----- Document segment

Dendritic cell vaccination combined with CTLA4 blockade in patients with metastatic melanoma.

Author information

1
Department of Medicine, Division of Hematology/Oncology, University of California at Los Angeles, Los Angeles, California 90095-1782, USA. aribas@mednet.ucla.edu

Abstract

PURPOSE:

Tumor antigen-loaded dendritic cells (DC) are believed to activate antitumor immunity by stimulating T cells, and CTL-associated antigen 4 (CTLA4)-blocking antibodies should release a key negative regulatory pathway on T cells. The combination was tested in a phase I clinical trial in patients with advanced melanoma.

EXPERIMENTAL DESIGN:

Autologous DC were pulsed with MART-1(26-35) peptide and administered with a dose escalation of the CTLA4-blocking antibody tremelimumab. Sixteen patients were accrued to five dose levels. Primary end points were safety and immune effects; clinical efficacy was a secondary end point.

----------
----- Data under study

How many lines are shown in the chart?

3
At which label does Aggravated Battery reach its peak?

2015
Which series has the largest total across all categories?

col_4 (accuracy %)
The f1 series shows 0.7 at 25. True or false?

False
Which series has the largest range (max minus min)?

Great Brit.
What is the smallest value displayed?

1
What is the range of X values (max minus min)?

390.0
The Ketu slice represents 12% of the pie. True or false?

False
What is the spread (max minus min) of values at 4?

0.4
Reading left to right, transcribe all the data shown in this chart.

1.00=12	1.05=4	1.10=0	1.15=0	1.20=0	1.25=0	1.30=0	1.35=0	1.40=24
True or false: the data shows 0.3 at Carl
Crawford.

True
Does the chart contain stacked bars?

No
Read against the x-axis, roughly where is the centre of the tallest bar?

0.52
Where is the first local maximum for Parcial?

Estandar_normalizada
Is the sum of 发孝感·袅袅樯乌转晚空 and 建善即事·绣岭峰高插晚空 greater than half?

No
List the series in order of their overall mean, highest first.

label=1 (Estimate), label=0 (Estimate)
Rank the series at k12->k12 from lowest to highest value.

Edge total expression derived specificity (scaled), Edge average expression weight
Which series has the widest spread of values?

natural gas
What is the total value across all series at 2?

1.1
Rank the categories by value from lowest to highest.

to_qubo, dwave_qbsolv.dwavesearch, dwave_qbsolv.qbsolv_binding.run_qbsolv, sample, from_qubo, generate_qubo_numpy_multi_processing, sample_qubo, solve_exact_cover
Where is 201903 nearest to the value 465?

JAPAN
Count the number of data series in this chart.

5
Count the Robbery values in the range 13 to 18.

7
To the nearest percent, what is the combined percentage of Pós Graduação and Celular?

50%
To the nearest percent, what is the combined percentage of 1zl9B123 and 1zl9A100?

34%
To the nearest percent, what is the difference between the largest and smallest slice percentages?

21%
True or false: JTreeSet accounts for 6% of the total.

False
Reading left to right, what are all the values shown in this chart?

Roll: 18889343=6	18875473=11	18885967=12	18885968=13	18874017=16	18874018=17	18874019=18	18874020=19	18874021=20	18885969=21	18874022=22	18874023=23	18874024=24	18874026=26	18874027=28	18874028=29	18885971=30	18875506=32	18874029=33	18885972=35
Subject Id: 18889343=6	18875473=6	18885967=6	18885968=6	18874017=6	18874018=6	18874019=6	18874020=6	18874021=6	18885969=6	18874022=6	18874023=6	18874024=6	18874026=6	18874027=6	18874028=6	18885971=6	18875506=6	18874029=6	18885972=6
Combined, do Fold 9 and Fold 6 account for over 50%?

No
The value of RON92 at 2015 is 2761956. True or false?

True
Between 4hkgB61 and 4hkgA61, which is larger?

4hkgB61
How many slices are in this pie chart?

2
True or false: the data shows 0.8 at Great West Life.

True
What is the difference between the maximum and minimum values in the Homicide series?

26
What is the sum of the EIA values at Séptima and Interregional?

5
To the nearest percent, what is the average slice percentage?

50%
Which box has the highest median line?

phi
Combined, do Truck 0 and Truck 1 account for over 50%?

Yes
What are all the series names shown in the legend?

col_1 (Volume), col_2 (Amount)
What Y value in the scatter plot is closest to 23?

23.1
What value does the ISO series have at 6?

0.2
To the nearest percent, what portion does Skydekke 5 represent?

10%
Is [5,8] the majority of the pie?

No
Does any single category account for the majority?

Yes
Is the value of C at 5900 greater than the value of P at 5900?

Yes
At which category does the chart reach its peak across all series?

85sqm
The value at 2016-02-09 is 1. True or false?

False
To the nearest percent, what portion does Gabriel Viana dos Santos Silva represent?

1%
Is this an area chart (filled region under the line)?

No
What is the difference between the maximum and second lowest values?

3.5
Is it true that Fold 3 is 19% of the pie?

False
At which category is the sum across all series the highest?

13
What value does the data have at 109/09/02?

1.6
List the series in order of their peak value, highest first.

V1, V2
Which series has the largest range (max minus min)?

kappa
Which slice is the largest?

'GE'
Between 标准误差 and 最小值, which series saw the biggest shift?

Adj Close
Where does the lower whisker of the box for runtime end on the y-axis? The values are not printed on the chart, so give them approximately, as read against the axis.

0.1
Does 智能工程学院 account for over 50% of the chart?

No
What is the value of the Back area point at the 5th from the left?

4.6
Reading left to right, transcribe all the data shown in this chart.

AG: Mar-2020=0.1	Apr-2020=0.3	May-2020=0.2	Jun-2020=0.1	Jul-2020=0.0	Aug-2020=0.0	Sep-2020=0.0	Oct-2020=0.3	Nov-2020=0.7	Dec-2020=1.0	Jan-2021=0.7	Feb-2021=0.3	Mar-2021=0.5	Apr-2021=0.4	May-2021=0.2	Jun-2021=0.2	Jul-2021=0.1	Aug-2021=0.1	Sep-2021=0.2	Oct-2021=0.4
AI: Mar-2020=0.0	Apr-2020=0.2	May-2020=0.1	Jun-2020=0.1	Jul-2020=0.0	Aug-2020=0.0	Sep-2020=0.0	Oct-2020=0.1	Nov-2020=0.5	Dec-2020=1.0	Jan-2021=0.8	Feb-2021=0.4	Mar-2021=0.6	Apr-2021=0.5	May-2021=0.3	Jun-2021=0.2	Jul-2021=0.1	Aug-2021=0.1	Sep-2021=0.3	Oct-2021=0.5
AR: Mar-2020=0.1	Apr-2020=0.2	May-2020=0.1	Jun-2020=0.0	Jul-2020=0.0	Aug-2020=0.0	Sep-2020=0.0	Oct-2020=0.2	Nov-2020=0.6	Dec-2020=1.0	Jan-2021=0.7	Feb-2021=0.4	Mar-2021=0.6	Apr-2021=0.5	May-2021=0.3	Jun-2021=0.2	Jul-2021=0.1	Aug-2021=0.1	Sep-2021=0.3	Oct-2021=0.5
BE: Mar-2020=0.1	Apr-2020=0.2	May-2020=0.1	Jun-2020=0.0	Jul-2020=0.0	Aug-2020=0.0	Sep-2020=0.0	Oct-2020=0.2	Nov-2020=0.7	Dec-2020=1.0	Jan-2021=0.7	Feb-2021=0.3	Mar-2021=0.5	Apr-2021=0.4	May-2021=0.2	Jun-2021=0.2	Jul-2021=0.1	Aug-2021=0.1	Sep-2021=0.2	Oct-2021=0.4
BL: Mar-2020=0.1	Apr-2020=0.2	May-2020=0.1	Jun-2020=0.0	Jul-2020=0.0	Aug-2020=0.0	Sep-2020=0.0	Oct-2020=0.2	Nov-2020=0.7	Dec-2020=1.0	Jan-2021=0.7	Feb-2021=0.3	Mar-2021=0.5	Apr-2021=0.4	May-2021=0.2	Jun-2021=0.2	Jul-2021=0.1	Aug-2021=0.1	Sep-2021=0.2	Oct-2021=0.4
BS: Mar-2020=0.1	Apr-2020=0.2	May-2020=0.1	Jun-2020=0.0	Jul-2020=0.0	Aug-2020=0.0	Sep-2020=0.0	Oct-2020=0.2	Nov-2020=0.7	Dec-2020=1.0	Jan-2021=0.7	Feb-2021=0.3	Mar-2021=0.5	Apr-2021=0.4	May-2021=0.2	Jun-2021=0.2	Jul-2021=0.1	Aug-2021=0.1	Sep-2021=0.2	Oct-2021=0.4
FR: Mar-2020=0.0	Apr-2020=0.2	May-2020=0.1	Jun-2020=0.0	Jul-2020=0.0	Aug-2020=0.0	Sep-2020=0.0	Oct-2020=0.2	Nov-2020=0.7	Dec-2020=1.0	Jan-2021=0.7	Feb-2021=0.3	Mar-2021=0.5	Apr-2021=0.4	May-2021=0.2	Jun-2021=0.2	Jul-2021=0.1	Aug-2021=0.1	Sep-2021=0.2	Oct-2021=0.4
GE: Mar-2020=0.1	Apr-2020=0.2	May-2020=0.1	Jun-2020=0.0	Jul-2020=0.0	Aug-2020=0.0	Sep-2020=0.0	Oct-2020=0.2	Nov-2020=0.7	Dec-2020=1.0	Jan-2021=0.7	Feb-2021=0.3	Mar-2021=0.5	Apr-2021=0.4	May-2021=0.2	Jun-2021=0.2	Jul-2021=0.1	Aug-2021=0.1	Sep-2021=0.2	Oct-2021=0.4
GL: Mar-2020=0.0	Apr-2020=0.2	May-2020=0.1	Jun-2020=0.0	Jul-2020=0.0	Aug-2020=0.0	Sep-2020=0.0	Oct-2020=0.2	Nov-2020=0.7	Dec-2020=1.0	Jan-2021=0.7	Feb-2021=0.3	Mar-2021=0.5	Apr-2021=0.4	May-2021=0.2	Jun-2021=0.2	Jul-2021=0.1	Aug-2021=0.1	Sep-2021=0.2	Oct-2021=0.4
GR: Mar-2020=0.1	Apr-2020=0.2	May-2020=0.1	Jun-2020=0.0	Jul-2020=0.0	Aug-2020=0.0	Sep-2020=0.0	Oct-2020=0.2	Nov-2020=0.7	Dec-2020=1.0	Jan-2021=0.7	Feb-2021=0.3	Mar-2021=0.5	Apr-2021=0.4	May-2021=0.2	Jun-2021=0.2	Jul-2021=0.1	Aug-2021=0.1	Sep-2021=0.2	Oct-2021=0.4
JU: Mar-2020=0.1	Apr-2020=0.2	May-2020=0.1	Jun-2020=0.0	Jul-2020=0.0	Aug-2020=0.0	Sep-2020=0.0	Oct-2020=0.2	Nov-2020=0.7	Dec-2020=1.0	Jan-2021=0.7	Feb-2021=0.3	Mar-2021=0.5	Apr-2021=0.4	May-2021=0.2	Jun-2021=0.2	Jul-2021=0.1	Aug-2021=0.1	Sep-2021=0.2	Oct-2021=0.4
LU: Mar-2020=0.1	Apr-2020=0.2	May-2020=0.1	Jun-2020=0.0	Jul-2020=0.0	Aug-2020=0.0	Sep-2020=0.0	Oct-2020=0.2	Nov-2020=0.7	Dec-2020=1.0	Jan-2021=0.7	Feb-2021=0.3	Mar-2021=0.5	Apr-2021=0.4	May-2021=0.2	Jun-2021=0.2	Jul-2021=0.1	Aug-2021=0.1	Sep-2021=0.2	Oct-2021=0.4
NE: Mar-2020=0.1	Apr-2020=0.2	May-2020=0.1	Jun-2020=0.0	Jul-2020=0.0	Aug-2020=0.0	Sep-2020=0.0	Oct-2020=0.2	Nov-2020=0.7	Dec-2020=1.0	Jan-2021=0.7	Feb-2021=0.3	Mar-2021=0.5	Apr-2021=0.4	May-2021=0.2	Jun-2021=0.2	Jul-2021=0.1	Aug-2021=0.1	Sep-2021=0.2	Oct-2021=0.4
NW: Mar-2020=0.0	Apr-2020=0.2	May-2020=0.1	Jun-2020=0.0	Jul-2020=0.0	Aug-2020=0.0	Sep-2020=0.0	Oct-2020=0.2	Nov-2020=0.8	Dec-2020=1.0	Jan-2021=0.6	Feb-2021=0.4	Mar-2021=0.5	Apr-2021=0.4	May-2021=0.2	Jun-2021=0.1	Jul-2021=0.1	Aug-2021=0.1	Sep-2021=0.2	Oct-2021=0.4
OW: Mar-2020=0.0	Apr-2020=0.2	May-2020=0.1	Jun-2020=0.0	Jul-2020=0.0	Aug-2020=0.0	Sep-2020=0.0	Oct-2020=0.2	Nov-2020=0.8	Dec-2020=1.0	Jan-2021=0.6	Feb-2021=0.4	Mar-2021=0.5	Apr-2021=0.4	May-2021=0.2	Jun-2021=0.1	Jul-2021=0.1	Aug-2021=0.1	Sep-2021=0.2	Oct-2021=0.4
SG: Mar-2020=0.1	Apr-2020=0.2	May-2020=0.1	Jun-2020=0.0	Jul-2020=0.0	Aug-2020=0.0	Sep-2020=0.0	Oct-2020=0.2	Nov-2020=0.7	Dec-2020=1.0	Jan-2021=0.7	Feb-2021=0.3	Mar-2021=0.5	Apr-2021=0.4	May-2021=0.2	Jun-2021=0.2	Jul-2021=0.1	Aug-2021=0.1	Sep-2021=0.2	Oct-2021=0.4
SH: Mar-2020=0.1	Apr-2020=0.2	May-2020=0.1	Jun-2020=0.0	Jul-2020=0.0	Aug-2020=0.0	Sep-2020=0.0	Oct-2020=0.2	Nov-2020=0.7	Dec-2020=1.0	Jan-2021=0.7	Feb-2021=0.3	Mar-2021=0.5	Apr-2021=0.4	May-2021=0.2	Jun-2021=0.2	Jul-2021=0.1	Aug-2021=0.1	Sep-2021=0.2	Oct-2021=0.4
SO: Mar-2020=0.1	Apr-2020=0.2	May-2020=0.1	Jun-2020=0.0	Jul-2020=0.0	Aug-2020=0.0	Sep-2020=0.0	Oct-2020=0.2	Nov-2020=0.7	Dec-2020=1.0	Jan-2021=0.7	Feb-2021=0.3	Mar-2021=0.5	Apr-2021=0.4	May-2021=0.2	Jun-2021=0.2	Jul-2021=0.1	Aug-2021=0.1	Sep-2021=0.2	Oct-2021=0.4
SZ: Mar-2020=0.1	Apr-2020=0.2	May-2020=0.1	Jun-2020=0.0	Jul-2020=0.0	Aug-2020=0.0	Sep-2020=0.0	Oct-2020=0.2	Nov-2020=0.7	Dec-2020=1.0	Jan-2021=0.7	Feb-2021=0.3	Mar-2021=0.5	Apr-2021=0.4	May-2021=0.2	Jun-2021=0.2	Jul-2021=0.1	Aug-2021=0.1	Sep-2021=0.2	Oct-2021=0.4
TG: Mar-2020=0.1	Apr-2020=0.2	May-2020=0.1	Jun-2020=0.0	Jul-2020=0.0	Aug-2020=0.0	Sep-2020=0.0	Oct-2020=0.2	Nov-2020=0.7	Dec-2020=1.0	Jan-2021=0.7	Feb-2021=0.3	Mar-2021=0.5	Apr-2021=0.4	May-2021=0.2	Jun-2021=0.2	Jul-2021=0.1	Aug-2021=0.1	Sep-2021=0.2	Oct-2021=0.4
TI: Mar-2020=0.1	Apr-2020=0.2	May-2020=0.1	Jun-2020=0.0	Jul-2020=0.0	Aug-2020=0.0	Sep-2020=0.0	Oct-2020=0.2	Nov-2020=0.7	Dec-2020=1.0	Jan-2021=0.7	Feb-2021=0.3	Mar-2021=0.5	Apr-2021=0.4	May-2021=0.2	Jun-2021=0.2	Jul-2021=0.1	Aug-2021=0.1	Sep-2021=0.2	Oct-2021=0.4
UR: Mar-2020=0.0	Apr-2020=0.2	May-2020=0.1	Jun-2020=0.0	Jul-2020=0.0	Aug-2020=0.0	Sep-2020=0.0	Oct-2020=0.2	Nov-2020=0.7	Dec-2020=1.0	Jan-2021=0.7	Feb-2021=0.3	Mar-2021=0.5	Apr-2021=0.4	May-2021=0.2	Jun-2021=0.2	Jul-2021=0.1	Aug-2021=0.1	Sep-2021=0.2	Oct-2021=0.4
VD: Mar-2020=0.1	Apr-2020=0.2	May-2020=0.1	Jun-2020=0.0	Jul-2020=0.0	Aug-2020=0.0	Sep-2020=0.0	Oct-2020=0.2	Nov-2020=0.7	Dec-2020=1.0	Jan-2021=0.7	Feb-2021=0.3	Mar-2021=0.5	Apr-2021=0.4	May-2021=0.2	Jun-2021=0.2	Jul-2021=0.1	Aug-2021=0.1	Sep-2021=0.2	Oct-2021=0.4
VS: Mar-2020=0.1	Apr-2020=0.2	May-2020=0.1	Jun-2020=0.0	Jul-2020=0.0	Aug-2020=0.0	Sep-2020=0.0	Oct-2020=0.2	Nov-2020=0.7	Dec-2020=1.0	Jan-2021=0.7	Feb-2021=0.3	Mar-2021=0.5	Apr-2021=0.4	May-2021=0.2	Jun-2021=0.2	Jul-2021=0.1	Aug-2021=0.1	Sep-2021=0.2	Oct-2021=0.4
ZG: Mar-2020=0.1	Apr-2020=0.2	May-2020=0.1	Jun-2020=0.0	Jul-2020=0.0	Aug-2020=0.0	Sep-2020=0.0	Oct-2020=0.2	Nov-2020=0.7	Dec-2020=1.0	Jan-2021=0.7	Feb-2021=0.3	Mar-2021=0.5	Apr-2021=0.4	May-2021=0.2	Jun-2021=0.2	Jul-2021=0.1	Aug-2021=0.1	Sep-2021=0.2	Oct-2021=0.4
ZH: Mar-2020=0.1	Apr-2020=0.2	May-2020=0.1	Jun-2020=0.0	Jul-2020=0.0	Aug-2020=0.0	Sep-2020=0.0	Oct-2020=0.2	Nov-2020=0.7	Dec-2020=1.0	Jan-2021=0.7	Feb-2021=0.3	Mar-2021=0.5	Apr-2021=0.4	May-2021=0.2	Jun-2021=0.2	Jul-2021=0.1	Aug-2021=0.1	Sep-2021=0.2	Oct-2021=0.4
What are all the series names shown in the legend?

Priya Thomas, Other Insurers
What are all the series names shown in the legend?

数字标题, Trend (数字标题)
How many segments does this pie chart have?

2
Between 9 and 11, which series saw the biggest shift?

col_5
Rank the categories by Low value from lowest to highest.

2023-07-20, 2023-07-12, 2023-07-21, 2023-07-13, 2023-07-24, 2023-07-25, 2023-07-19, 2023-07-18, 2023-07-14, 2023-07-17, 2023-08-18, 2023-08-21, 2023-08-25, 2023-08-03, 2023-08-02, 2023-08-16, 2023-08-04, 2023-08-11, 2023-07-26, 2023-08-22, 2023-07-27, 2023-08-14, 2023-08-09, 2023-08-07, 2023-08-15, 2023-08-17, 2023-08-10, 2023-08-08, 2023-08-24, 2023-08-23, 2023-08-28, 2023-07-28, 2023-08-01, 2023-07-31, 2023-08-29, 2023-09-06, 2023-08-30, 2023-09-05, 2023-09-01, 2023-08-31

----------

How to complete this task:
In the melanoma trial abstract, how many patients were accrued, and across how many dose levels?

Result of this task:
Sixteen patients were accrued across five dose levels.